Peristiwa tragis ini bermula dari keributan di Resto Shaka, Kecamatan Sapuran, pada Minggu malam, 14 September 2025. Serda Rahman Setiawan, yang berusaha melerai pertikaian, menjadi korban pembacokan oleh Iwan. Korban sempat dilarikan ke rumah sakit, namun nyawanya tidak tertolong.

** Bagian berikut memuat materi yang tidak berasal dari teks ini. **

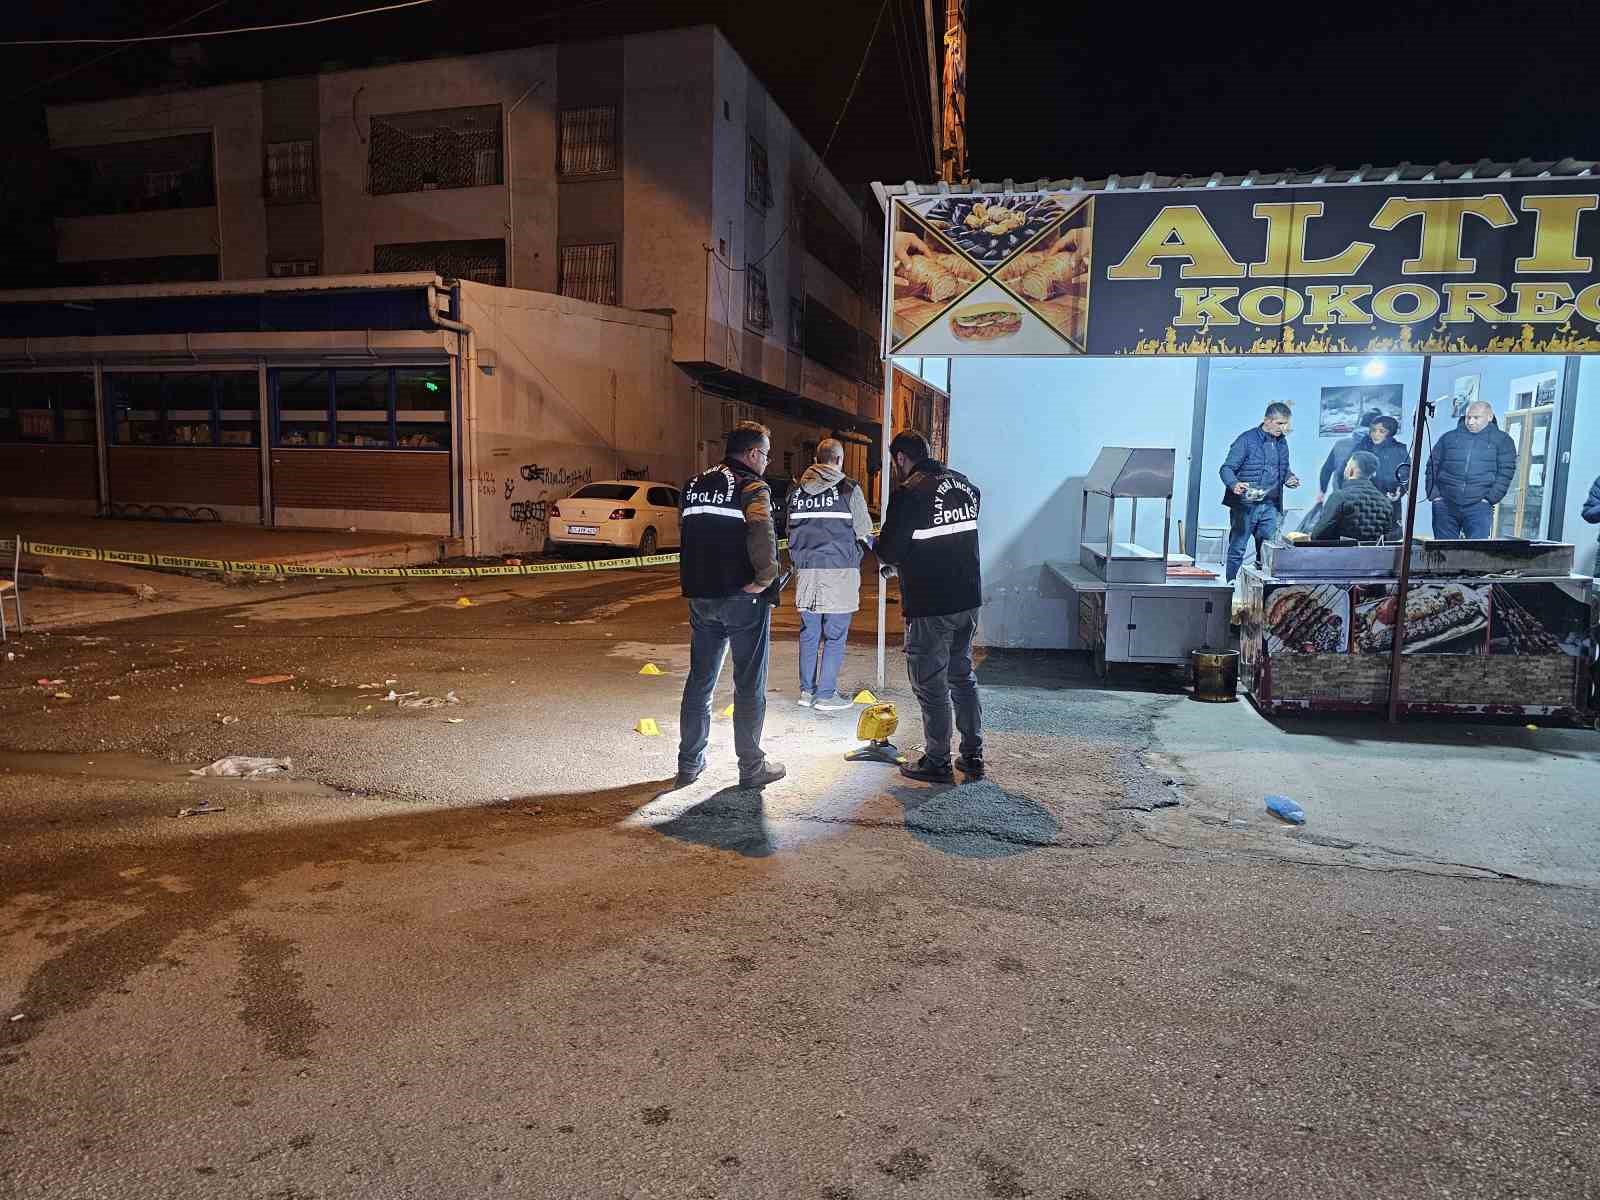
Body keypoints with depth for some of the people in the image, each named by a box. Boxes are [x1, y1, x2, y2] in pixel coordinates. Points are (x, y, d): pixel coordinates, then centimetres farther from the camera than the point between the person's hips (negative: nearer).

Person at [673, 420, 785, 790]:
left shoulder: (693, 485, 12)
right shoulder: (752, 487, -11)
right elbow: (762, 531, -30)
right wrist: (766, 576, -19)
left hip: (701, 596, 6)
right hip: (743, 597, -6)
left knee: (699, 680, 16)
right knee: (749, 685, 5)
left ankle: (689, 763, 22)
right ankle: (751, 766, 13)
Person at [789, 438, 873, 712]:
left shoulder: (798, 490, 8)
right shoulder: (848, 488, -6)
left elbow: (791, 529, 12)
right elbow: (864, 531, -1)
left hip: (806, 569, 5)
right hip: (839, 569, -5)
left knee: (809, 632, 13)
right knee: (835, 636, 2)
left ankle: (807, 689, 19)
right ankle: (826, 694, 5)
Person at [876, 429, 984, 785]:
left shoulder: (909, 493, -16)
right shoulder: (965, 485, 8)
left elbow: (888, 551, -15)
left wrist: (881, 548, 9)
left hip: (930, 605, -7)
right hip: (969, 599, 8)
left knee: (931, 685, 5)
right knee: (963, 677, 19)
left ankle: (937, 762, 14)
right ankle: (973, 756, 25)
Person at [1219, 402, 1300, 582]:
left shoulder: (1282, 441, 12)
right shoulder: (1247, 439, -8)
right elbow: (1226, 468, -12)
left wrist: (1290, 478, 0)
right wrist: (1234, 484, -31)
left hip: (1270, 506, 6)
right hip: (1245, 505, -6)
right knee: (1237, 550, 1)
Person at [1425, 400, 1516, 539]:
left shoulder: (1502, 440, 10)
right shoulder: (1449, 437, 14)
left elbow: (1505, 472, 3)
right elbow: (1433, 466, 13)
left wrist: (1489, 499, -7)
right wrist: (1434, 494, 2)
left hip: (1478, 506, -2)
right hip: (1445, 506, 2)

Penangkapan Iwan merupakan hasil operasi gabungan yang melibatkan tim Intel Kodam IV/Diponegoro, Korem 072/Pamungkas, dan Kodim 0707/Wonosobo. Berdasarkan informasi masyarakat, tim mengetahui keberadaan Iwan di sebuah rumah kosong di Dusun Sumpit. Pukul 10.30 WIB, tim melakukan penyergapan dan berhasil mengamankan Iwan bersama seorang perempuan bernama Putri, yang perannya masih diselidiki. Barang bukti turut disita, dan tersangka dibawa ke Kodim 0707/Wonosobo untuk pemeriksaan awal sebelum diserahkan ke Polres Wonosobo pada pukul 12.30 WIB.
Iwan diketahui sebagai residivis dengan riwayat kriminal. Ia pernah dihukum atas kasus pencurian pada 2013, 2015, dan 2020, serta penganiayaan berat pada 2022. Total, ia telah masuk penjara empat kali sebelum kasus pembunuhan ini.
Ratusan warga Desa Jambusari, Kecamatan Kertek, mendatangi Mapolres Wonosobo usai penangkapan. Mereka menuntut hukuman seberat-beratnya, bahkan hukuman mati, bagi Iwan. Perwakilan warga, Rully Khoirul Anas, menyatakan, “Tidak ada ruang untuk tersangka dibebaskan atau dihukum ringan. Kami meminta berkas segera dilimpahkan ke kejaksaan dengan tuntutan hukuman mati.” Kapolres menegaskan bahwa pihaknya akan mengakomodasi aspirasi masyarakat sambil memastikan proses hukum berjalan sesuai aturan.
Penegakan hukum terhadap Iwan terus berlangsung. Polres Wonosobo akan mendalami motif dan peran pihak lain yang mungkin terlibat. Perkembangan kasus ini menjadi sorotan publik, mengingat korban adalah anggota TNI yang gugur saat menjalankan tugas kemanusiaan.